AFAIU the only type issue that happens with “named elementwise ops” is understanding how to extend the input type to output type. Because Linalg ops fundamentally work on unsigned types, the semantics of the element type conversion is carried in the body of the linalg op. For named ops we just need to have a way in which we represent how to convert from the operand type to the result type and all the computation happen in result type. (You could also relax this and have an “operation type”, where all the operands are converted to this type and then the operation is done in that type followed by a conversion to the result type"). All of this could just be represented as an enum per operand/result. In general it is useful to allow mixed types in a single operation. The whole premise of Linalg is that you want to keep all information needed to “transform” an operation local.
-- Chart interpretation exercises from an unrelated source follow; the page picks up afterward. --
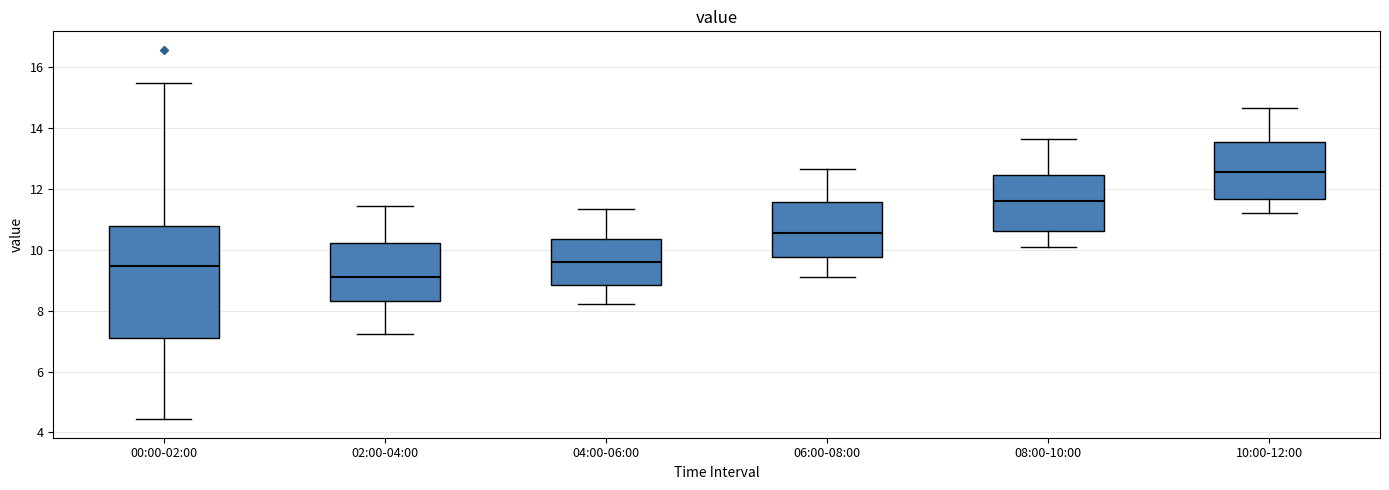

Comparing the boxes themselves (not the whiskers), which one is the tallest?

00:00-02:00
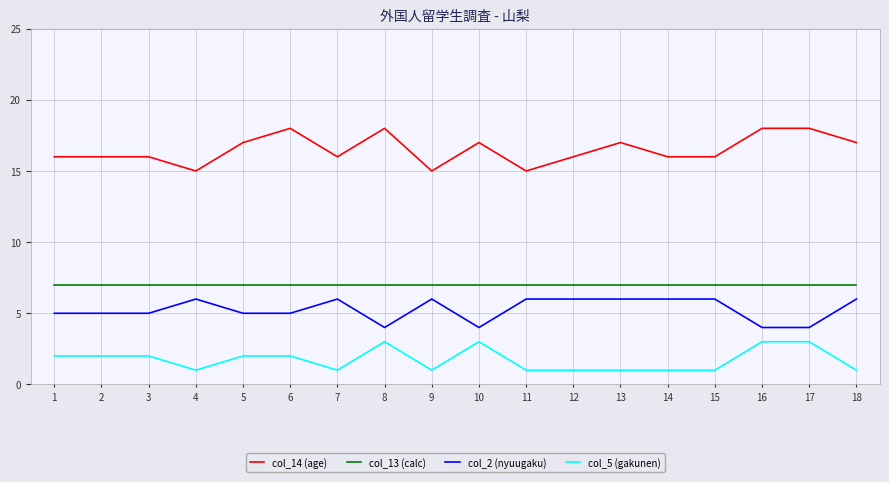

What is the lowest value of the col_13 (calc) series?

7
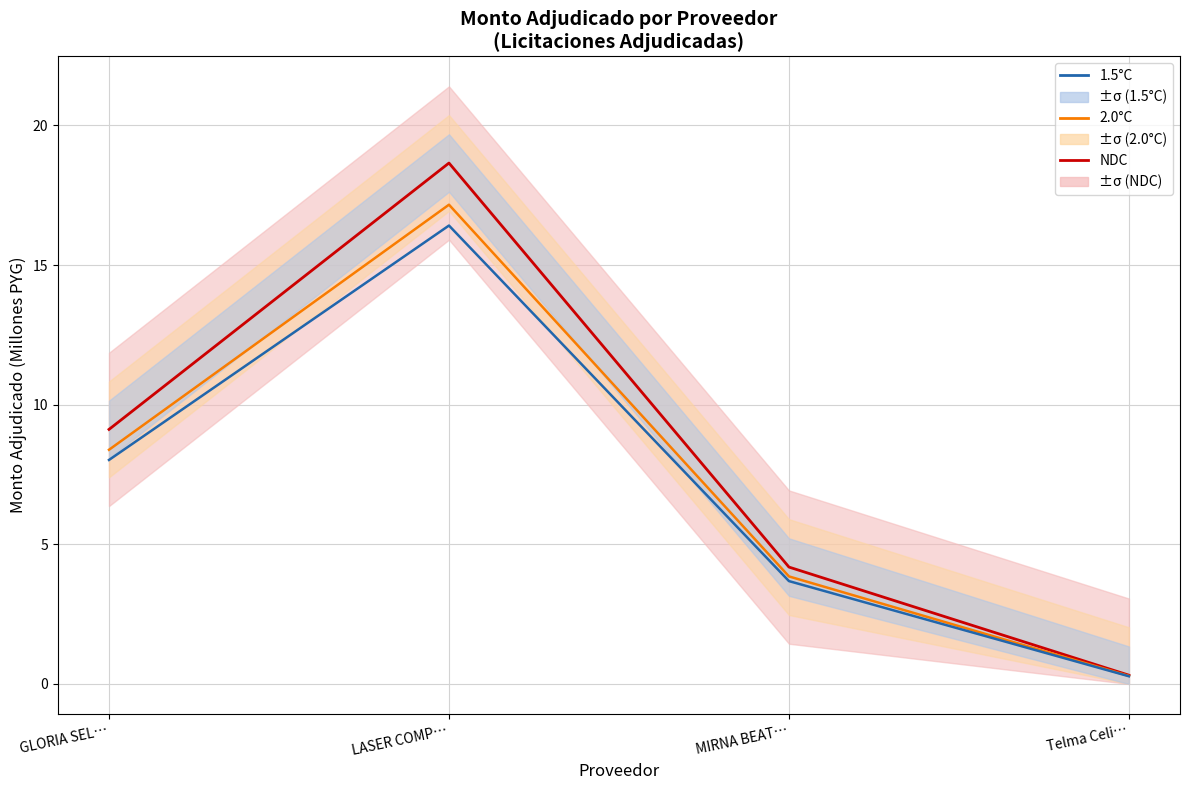

How many data points in NDC are less than 9?

2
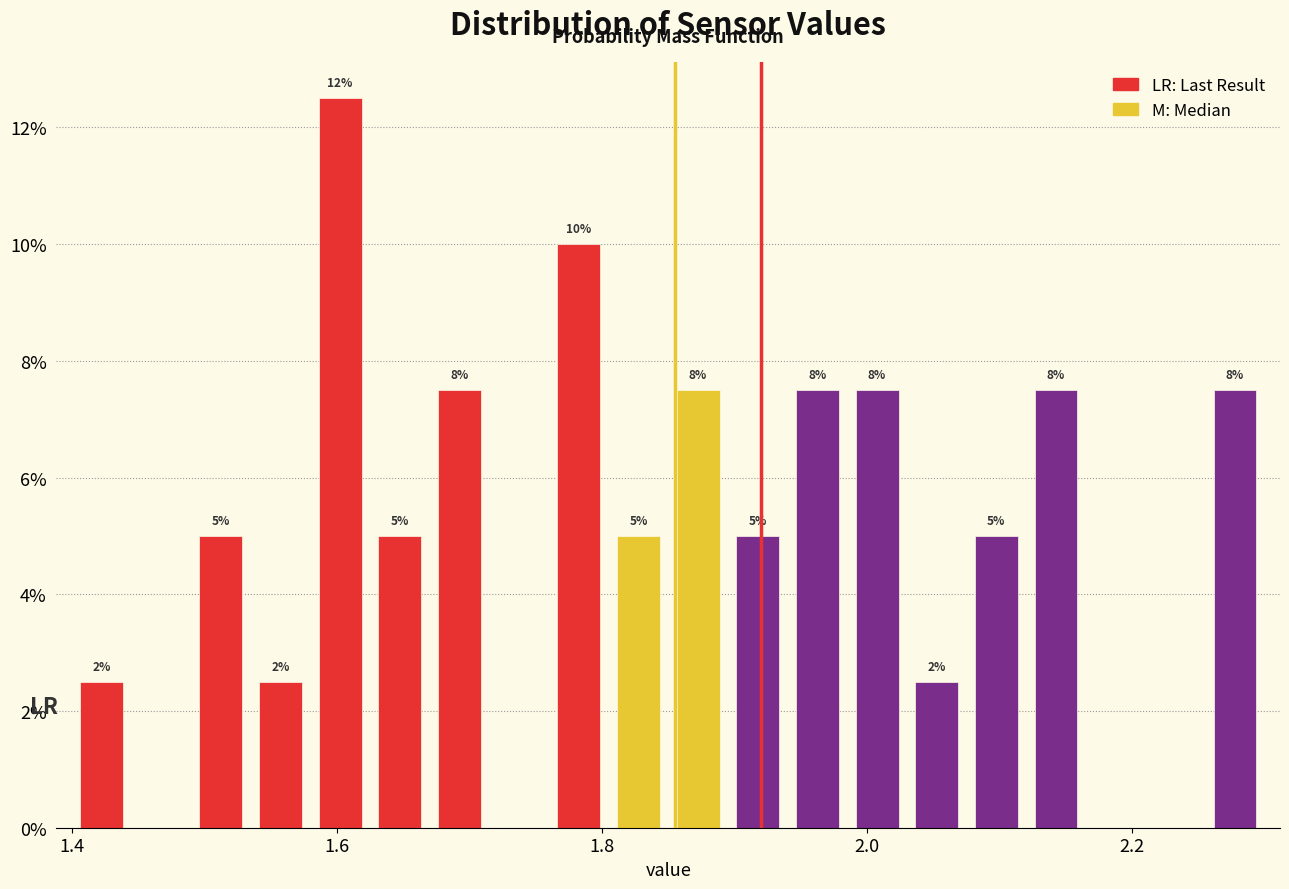

Read against the x-axis, roughly where is the centre of the tallest bar?

1.60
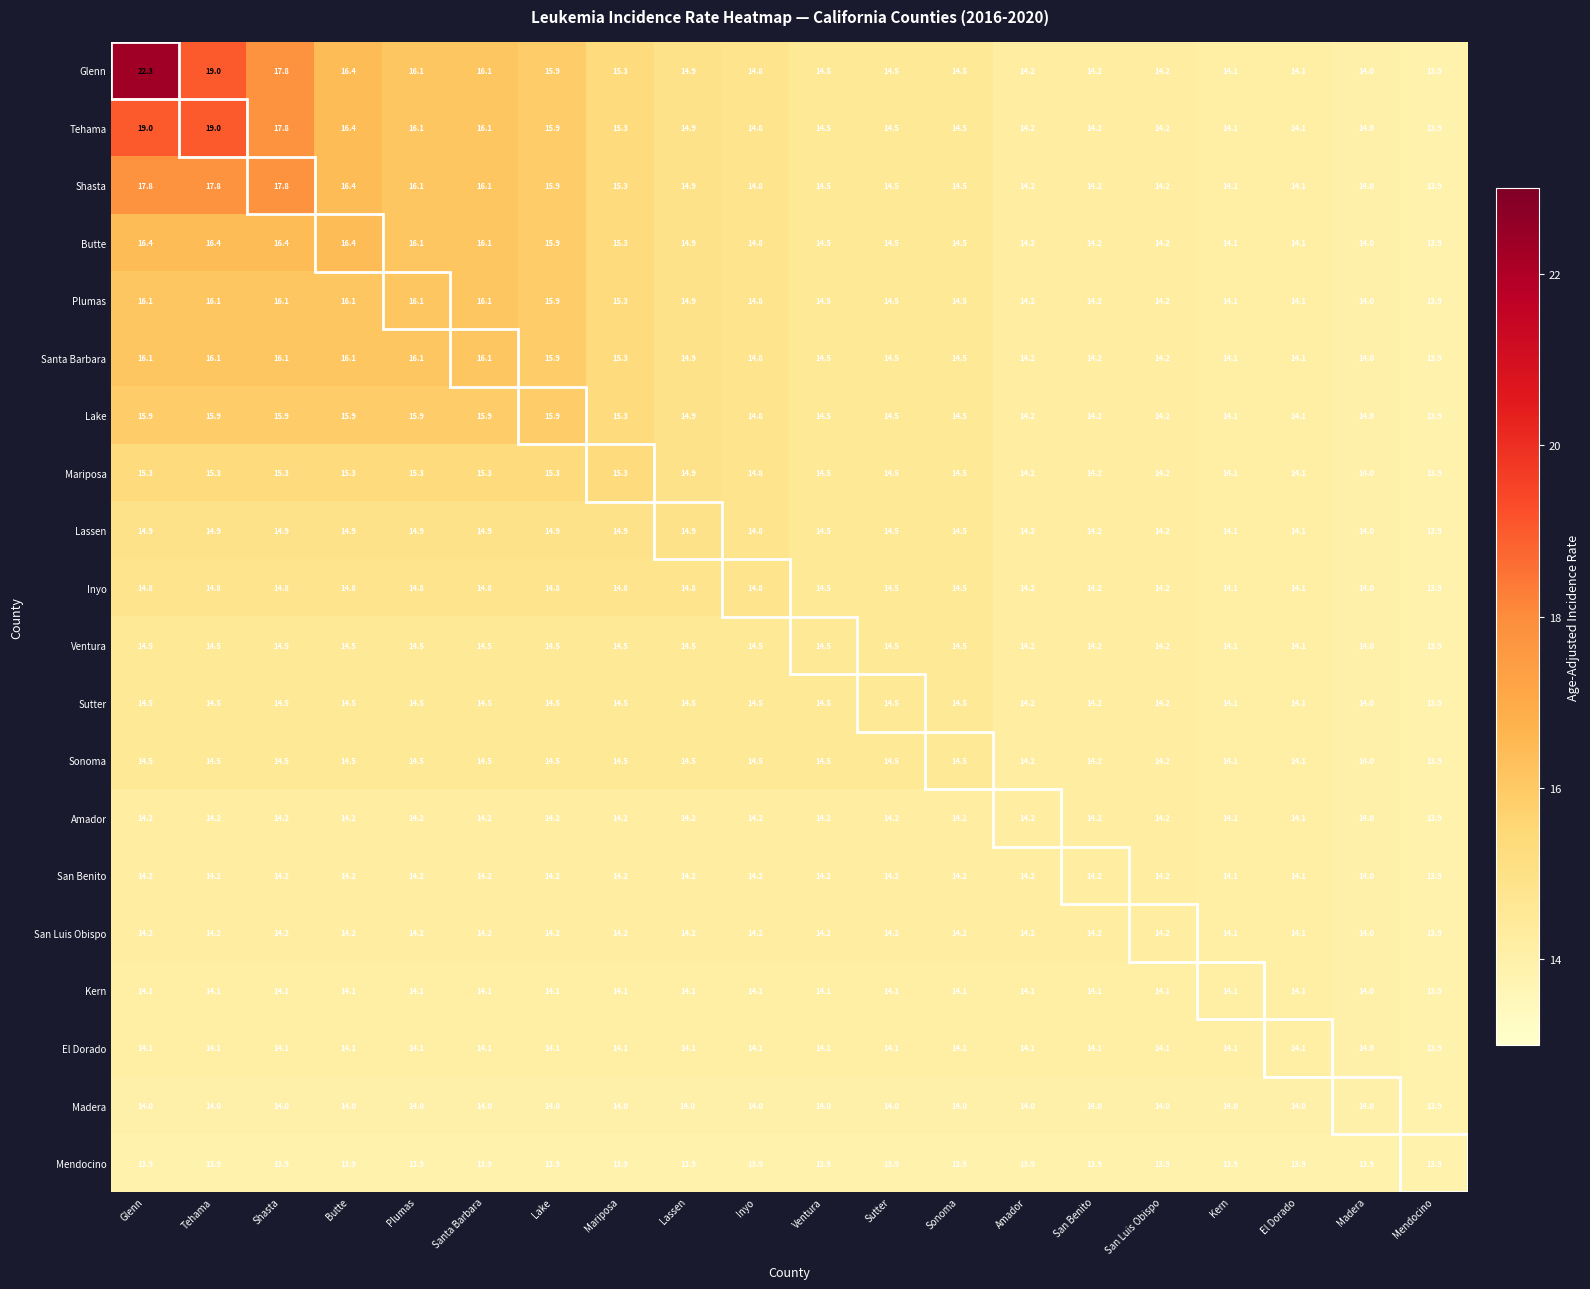

What is the difference between the highest and lowest values at Mariposa?

1.4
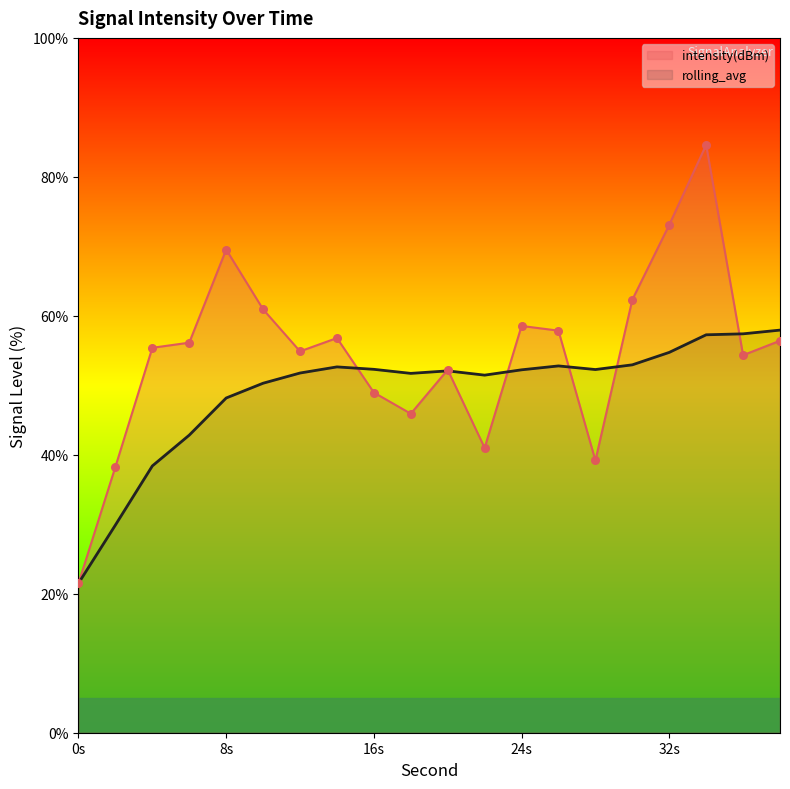

At which category is the sum across all series the highest?

34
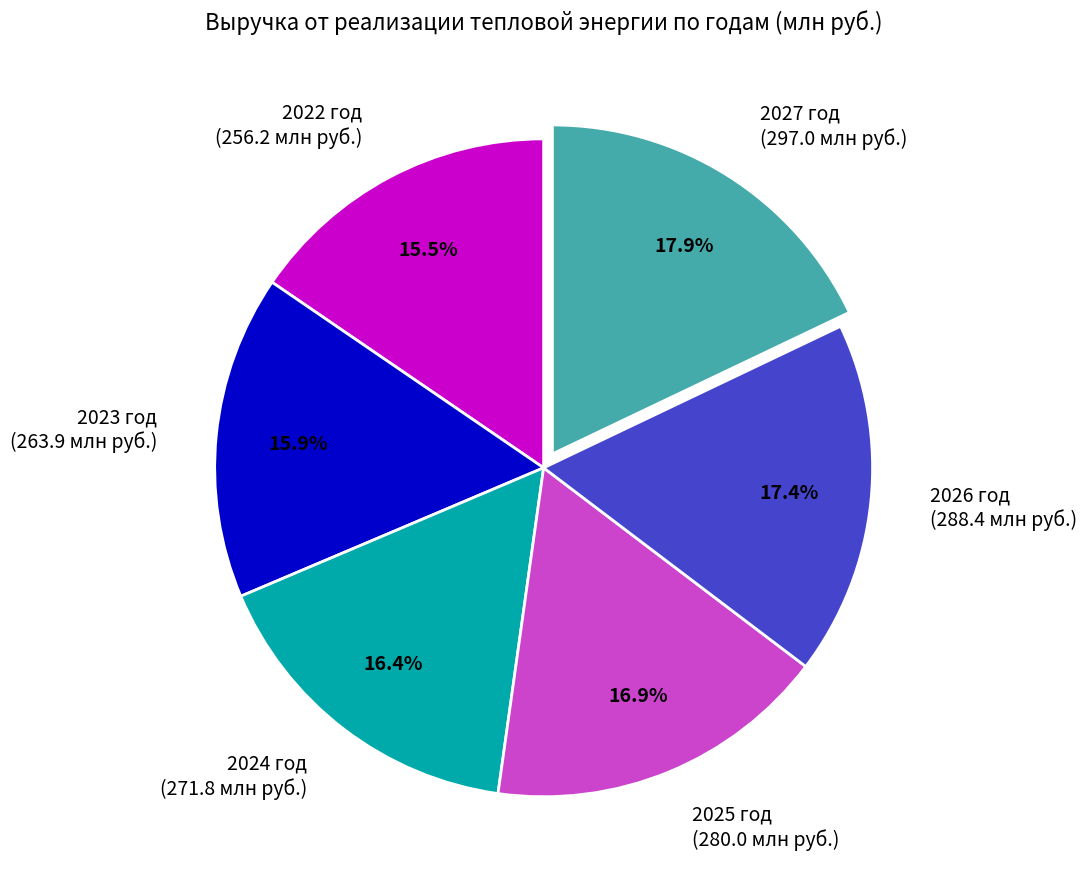

What is the total percentage of 2022 год (256.2 млн руб.) and 2027 год (297.0 млн руб.)?

33.4%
This is more a guiding principle and not about red lines, but we should try to make it easier to keep things as local as possible.

To make the above more concrete, you could add this to an elementwise operation

%0 = linalg.add {
    extension_types = [SIGN_EXTEND_I32, UNSIGNED_EXTEND_I32],
    ...}
    ins(%1, %2 : tensor<..xi4>, tensor<..xi4>)

which essentially means

%0 = linalg.generic {...}
    ins(%1, %2 : tensor<..xi4>, tensor<..xi4>)
  ^bb0(%b0: i4, %b1 : i4,...):
    %3 = arith.extsi : i4 to i32
    %4 = arith.extui : i4 to i32
}

This essentially boils down to how you can generate the body of the linalg.generic given the named op.

I think it would be useful to even adapt linalg.matmul and linalg.conv named ops to have explicitly stated semantics for the conversion from input type to accumulator type and from accumulator type to result type. For now we are essentially using two separate ops, and relying heavily on fusion to fold things back for us, which is do-able, but it would be easier if we didnt have to. The flip side of this is the quantizations schemes are getting inherently more complicated. We might not be future proof with named ops to handle these evolutions and have to build up interfaces that can query information from a generic op directly (like which dimensions are contracted, or are batch dimensions) and not rely on named ops to handle things for us.